Jon Howie: Sure. It’s still way too early to tell. So I mean — but what I said earlier was that we think next year is going to be a more normalized inflation year from a commodities perspective. I don’t see labor changing much from this year, so probably in that mid single-digits next year inflation. So that’s kind of what we’re seeing today. But again, it’s really too early, and we’ll give you more input on that when we release our fourth quarter numbers.
Steve Hislop: But you will see us probably get back to our historical before COVID type of price increases with that information Jon just gave you in that 2.5% to 3% range, and we usually do one price increase a year and it will be at the beginning of February is when we do that. So like I said, in that 2.5% to 3% range.
Operator: Our next question comes from Andrew Wolf of CL King.
Andrew Wolf: I want to ask on the development side, a very generalized kind of question on kind of your confidence that you can effectively double new restaurants given such a frustrating environment. I know you have a different plan longer term, but just sort of in terms of stacking the boxes on permitting and making sure equipments around and contractors show up, just the nitty gritty of actually getting the building open?
Steve Hislop: Yes. Frustrating has been frustrating this year, though, our pipeline is really, really strong for the next few years. We’ve worked really hard on it this year, and we’re further down the road that we feel real comfortable on that 6% to 8% that I mentioned, then with New Braunfels we’re moving back a little bit. Like I said, I think the high end of that range looks pretty comfortable to talk about. So that’s what we did. So again, I think we’re down the road in a lot of these. So we feel pretty — we feel good about the 6% to 8%.
Jon Howie: And getting back into 25%, we still feel good about getting back to that 10% solid growth in ’25.
Andrew Wolf: Okay. And my other thing is as a follow-up on the Uber Eats. I guess that fully lapped in October and partially in September?
Jon Howie: It’s basically week 41. So just slightly after quarter end and Q3.
Andrew Wolf: Okay. So if that’s gone flat in the businesses — if the business is flat versus an exit rate of about two, does that mean — doing my math right, like the 88% of the business that’s not delivered is actually improving sequentially a little bit like in-store dining or something is actually at a slightly…
Jon Howie: We’re seeing a little bit of improvement on that. We also for the fourth quarter.
Andrew Wolf: The industry.
Steve Hislop: Yes.
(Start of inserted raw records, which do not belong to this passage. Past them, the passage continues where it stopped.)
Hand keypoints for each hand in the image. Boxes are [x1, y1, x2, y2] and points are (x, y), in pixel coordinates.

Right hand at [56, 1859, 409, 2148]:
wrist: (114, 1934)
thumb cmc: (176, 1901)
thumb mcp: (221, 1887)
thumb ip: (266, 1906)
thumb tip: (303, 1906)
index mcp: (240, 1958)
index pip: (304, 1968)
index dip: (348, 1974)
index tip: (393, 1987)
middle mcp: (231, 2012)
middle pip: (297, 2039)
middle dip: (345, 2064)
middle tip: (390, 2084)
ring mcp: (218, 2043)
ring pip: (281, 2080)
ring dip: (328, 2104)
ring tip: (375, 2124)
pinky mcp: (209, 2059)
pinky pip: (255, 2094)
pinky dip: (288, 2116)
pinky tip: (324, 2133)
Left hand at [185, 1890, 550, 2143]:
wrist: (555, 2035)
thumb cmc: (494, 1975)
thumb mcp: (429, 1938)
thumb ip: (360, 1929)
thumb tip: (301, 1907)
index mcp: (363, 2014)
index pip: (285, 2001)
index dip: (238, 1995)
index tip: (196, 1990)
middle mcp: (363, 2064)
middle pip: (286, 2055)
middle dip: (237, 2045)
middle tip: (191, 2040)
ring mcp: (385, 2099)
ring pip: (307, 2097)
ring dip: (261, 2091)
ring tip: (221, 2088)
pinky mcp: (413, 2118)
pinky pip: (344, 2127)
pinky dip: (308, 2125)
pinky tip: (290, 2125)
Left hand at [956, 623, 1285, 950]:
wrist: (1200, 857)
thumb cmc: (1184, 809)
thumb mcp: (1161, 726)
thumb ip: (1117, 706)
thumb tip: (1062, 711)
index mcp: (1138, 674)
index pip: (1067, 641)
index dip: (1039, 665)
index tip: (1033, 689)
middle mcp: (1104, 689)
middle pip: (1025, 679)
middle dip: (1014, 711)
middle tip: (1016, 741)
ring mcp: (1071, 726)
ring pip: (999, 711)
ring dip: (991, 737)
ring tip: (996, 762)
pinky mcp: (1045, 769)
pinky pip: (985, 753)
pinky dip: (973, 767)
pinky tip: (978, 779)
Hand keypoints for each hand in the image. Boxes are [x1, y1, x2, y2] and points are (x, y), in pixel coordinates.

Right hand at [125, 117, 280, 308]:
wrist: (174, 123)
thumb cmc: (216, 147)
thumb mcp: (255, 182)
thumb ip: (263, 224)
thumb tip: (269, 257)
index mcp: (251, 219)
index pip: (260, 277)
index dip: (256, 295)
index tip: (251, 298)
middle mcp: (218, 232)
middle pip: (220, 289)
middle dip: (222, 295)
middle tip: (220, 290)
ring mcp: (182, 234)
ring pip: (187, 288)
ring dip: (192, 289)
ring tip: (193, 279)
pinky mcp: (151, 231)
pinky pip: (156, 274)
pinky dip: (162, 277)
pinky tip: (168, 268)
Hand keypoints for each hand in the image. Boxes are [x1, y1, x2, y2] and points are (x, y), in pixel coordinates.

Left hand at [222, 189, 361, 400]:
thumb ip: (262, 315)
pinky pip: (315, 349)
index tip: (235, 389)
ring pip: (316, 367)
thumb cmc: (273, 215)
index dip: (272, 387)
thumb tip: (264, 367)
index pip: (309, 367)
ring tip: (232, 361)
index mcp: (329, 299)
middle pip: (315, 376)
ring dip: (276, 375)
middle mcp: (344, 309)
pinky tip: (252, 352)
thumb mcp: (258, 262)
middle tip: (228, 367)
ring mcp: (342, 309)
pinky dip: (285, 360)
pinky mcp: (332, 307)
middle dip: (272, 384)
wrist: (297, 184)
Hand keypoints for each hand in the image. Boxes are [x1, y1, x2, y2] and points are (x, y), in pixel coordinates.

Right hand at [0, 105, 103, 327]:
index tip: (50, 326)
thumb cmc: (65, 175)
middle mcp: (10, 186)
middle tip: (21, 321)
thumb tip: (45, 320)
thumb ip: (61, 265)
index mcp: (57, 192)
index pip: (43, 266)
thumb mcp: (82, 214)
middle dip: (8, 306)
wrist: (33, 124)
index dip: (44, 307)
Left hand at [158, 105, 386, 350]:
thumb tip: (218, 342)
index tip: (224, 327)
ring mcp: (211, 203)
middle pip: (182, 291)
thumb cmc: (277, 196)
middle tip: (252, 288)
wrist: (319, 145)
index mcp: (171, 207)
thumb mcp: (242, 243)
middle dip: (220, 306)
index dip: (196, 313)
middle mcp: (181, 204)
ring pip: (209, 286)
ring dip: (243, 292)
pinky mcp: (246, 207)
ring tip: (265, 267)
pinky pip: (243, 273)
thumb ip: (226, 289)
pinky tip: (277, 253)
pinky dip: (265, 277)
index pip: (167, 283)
Yes.
Andrew Wolf: Okay. I’m just trying to make sure I can understand that. Okay. You were — were you saying something else?
Steve Hislop: No, that’s fine.
Operator: Ladies and gentlemen, we have reached the end of today’s question-and-answer session. I would now like to turn the call back over to Mr. Steve Hislop for closing remarks.
Steve Hislop: Thank you so much. Jon and I appreciate your continued interest in Chuy’s and are available to answer any and all questions. Again, thank you, and have a good evening.
Operator: Thank you. Ladies and gentlemen, that concludes today’s event. Thank you for attending and you may now disconnect your lines.